Problem:
Reproduce every one of the records below line for line, with no changes.

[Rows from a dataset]
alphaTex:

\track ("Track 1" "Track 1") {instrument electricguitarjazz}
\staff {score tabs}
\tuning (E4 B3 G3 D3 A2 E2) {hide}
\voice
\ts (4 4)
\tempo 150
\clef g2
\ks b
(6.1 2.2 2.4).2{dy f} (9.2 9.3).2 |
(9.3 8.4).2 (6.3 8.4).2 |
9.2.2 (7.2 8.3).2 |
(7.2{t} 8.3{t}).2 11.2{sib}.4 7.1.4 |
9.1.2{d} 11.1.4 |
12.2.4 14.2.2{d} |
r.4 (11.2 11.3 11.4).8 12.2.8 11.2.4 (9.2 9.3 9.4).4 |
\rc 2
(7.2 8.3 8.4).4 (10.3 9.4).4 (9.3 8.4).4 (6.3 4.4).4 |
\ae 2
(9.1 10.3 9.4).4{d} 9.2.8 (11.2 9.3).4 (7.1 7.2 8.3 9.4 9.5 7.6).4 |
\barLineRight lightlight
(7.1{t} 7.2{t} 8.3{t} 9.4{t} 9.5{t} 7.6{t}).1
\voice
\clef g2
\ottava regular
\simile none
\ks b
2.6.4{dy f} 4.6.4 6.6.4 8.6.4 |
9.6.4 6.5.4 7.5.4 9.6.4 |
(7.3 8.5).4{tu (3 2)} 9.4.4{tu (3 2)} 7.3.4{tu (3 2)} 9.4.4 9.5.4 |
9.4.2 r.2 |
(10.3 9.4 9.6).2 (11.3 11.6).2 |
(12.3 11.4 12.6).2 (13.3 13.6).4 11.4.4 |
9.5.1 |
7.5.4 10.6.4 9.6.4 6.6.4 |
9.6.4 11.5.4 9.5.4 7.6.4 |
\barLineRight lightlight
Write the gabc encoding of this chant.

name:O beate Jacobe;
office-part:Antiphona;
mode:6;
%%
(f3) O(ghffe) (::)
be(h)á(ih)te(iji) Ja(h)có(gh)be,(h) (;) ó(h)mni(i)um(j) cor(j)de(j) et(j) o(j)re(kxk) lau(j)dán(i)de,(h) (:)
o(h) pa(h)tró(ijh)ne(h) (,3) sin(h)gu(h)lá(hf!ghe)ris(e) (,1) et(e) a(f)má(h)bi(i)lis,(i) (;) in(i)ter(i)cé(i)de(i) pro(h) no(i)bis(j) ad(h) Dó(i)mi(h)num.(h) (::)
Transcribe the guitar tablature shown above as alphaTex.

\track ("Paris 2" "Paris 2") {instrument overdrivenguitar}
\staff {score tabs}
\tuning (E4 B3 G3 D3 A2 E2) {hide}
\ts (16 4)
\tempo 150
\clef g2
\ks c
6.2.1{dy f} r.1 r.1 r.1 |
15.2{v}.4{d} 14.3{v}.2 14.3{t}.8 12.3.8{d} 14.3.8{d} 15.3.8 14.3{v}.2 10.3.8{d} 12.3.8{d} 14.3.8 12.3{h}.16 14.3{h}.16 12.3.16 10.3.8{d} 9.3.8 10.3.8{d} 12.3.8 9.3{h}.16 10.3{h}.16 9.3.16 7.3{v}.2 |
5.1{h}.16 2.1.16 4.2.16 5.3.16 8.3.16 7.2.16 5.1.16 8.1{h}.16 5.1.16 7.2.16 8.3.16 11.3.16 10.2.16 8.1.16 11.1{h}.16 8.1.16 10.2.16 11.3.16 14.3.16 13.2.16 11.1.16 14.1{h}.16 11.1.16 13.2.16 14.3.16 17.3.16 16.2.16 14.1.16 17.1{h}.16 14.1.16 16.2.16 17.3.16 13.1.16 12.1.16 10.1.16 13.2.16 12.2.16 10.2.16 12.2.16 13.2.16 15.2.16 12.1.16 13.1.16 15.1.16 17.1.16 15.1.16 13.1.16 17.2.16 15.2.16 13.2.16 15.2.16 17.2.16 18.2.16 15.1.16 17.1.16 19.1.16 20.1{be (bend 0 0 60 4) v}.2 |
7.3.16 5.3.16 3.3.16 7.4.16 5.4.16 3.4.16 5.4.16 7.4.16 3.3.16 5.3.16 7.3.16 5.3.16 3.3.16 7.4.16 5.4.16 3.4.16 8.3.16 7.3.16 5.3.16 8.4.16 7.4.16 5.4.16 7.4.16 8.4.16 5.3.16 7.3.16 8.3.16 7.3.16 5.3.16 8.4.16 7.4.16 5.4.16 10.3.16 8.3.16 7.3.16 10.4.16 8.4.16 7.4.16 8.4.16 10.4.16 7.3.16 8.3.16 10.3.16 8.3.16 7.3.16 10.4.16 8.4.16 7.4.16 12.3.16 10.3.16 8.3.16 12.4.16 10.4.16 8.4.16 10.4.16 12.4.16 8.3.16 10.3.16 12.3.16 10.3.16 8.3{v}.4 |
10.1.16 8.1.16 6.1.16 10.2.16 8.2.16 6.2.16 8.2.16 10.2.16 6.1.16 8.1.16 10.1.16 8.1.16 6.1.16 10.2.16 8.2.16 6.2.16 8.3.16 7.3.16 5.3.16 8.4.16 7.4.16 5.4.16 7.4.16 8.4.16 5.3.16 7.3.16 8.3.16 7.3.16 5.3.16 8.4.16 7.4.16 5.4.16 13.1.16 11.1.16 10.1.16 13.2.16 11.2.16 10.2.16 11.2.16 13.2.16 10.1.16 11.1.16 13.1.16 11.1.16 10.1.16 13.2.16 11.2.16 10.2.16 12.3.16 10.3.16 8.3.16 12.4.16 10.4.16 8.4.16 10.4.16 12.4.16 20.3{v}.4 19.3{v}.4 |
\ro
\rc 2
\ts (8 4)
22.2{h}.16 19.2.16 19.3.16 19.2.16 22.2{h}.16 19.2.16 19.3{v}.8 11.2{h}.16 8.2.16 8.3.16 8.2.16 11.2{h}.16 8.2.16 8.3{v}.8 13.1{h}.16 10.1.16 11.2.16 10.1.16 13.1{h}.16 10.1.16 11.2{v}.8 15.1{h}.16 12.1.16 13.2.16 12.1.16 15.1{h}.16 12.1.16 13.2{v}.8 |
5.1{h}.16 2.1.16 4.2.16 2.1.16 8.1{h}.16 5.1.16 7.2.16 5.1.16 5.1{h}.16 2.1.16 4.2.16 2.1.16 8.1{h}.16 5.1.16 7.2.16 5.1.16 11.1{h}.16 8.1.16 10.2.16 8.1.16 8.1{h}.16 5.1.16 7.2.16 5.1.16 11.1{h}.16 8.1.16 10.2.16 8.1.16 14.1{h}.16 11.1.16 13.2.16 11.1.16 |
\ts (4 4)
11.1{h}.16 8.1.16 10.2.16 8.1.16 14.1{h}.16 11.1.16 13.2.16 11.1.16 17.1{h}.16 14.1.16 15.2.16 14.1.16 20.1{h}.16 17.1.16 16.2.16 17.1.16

Task response:
alphaTex:

\track ("Track 1" "Track 1") {instrument electricguitarjazz}
\staff {score tabs}
\tuning (E4 B3 G3 D3 A2 E2) {hide}
\voice
\ts (4 4)
\tempo 150
\clef g2
\ks b
(6.1 2.2 2.4).2{dy f} (9.2 9.3).2 |
(9.3 8.4).2 (6.3 8.4).2 |
9.2.2 (7.2 8.3).2 |
(7.2{t} 8.3{t}).2 11.2{sib}.4 7.1.4 |
9.1.2{d} 11.1.4 |
12.2.4 14.2.2{d} |
r.4 (11.2 11.3 11.4).8 12.2.8 11.2.4 (9.2 9.3 9.4).4 |
\rc 2
(7.2 8.3 8.4).4 (10.3 9.4).4 (9.3 8.4).4 (6.3 4.4).4 |
\ae 2
(9.1 10.3 9.4).4{d} 9.2.8 (11.2 9.3).4 (7.1 7.2 8.3 9.4 9.5 7.6).4 |
\barLineRight lightlight
(7.1{t} 7.2{t} 8.3{t} 9.4{t} 9.5{t} 7.6{t}).1
\voice
\clef g2
\ottava regular
\simile none
\ks b
2.6.4{dy f} 4.6.4 6.6.4 8.6.4 |
9.6.4 6.5.4 7.5.4 9.6.4 |
(7.3 8.5).4{tu (3 2)} 9.4.4{tu (3 2)} 7.3.4{tu (3 2)} 9.4.4 9.5.4 |
9.4.2 r.2 |
(10.3 9.4 9.6).2 (11.3 11.6).2 |
(12.3 11.4 12.6).2 (13.3 13.6).4 11.4.4 |
9.5.1 |
7.5.4 10.6.4 9.6.4 6.6.4 |
9.6.4 11.5.4 9.5.4 7.6.4 |
\barLineRight lightlight
Write the gabc encoding of this chant.

name:O beate Jacobe;
office-part:Antiphona;
mode:6;
%%
(f3) O(ghffe) (::)
be(h)á(ih)te(iji) Ja(h)có(gh)be,(h) (;) ó(h)mni(i)um(j) cor(j)de(j) et(j) o(j)re(kxk) lau(j)dán(i)de,(h) (:)
o(h) pa(h)tró(ijh)ne(h) (,3) sin(h)gu(h)lá(hf!ghe)ris(e) (,1) et(e) a(f)má(h)bi(i)lis,(i) (;) in(i)ter(i)cé(i)de(i) pro(h) no(i)bis(j) ad(h) Dó(i)mi(h)num.(h) (::)
Transcribe the guitar tablature shown above as alphaTex.

\track ("Paris 2" "Paris 2") {instrument overdrivenguitar}
\staff {score tabs}
\tuning (E4 B3 G3 D3 A2 E2) {hide}
\ts (16 4)
\tempo 150
\clef g2
\ks c
6.2.1{dy f} r.1 r.1 r.1 |
15.2{v}.4{d} 14.3{v}.2 14.3{t}.8 12.3.8{d} 14.3.8{d} 15.3.8 14.3{v}.2 10.3.8{d} 12.3.8{d} 14.3.8 12.3{h}.16 14.3{h}.16 12.3.16 10.3.8{d} 9.3.8 10.3.8{d} 12.3.8 9.3{h}.16 10.3{h}.16 9.3.16 7.3{v}.2 |
5.1{h}.16 2.1.16 4.2.16 5.3.16 8.3.16 7.2.16 5.1.16 8.1{h}.16 5.1.16 7.2.16 8.3.16 11.3.16 10.2.16 8.1.16 11.1{h}.16 8.1.16 10.2.16 11.3.16 14.3.16 13.2.16 11.1.16 14.1{h}.16 11.1.16 13.2.16 14.3.16 17.3.16 16.2.16 14.1.16 17.1{h}.16 14.1.16 16.2.16 17.3.16 13.1.16 12.1.16 10.1.16 13.2.16 12.2.16 10.2.16 12.2.16 13.2.16 15.2.16 12.1.16 13.1.16 15.1.16 17.1.16 15.1.16 13.1.16 17.2.16 15.2.16 13.2.16 15.2.16 17.2.16 18.2.16 15.1.16 17.1.16 19.1.16 20.1{be (bend 0 0 60 4) v}.2 |
7.3.16 5.3.16 3.3.16 7.4.16 5.4.16 3.4.16 5.4.16 7.4.16 3.3.16 5.3.16 7.3.16 5.3.16 3.3.16 7.4.16 5.4.16 3.4.16 8.3.16 7.3.16 5.3.16 8.4.16 7.4.16 5.4.16 7.4.16 8.4.16 5.3.16 7.3.16 8.3.16 7.3.16 5.3.16 8.4.16 7.4.16 5.4.16 10.3.16 8.3.16 7.3.16 10.4.16 8.4.16 7.4.16 8.4.16 10.4.16 7.3.16 8.3.16 10.3.16 8.3.16 7.3.16 10.4.16 8.4.16 7.4.16 12.3.16 10.3.16 8.3.16 12.4.16 10.4.16 8.4.16 10.4.16 12.4.16 8.3.16 10.3.16 12.3.16 10.3.16 8.3{v}.4 |
10.1.16 8.1.16 6.1.16 10.2.16 8.2.16 6.2.16 8.2.16 10.2.16 6.1.16 8.1.16 10.1.16 8.1.16 6.1.16 10.2.16 8.2.16 6.2.16 8.3.16 7.3.16 5.3.16 8.4.16 7.4.16 5.4.16 7.4.16 8.4.16 5.3.16 7.3.16 8.3.16 7.3.16 5.3.16 8.4.16 7.4.16 5.4.16 13.1.16 11.1.16 10.1.16 13.2.16 11.2.16 10.2.16 11.2.16 13.2.16 10.1.16 11.1.16 13.1.16 11.1.16 10.1.16 13.2.16 11.2.16 10.2.16 12.3.16 10.3.16 8.3.16 12.4.16 10.4.16 8.4.16 10.4.16 12.4.16 20.3{v}.4 19.3{v}.4 |
\ro
\rc 2
\ts (8 4)
22.2{h}.16 19.2.16 19.3.16 19.2.16 22.2{h}.16 19.2.16 19.3{v}.8 11.2{h}.16 8.2.16 8.3.16 8.2.16 11.2{h}.16 8.2.16 8.3{v}.8 13.1{h}.16 10.1.16 11.2.16 10.1.16 13.1{h}.16 10.1.16 11.2{v}.8 15.1{h}.16 12.1.16 13.2.16 12.1.16 15.1{h}.16 12.1.16 13.2{v}.8 |
5.1{h}.16 2.1.16 4.2.16 2.1.16 8.1{h}.16 5.1.16 7.2.16 5.1.16 5.1{h}.16 2.1.16 4.2.16 2.1.16 8.1{h}.16 5.1.16 7.2.16 5.1.16 11.1{h}.16 8.1.16 10.2.16 8.1.16 8.1{h}.16 5.1.16 7.2.16 5.1.16 11.1{h}.16 8.1.16 10.2.16 8.1.16 14.1{h}.16 11.1.16 13.2.16 11.1.16 |
\ts (4 4)
11.1{h}.16 8.1.16 10.2.16 8.1.16 14.1{h}.16 11.1.16 13.2.16 11.1.16 17.1{h}.16 14.1.16 15.2.16 14.1.16 20.1{h}.16 17.1.16 16.2.16 17.1.16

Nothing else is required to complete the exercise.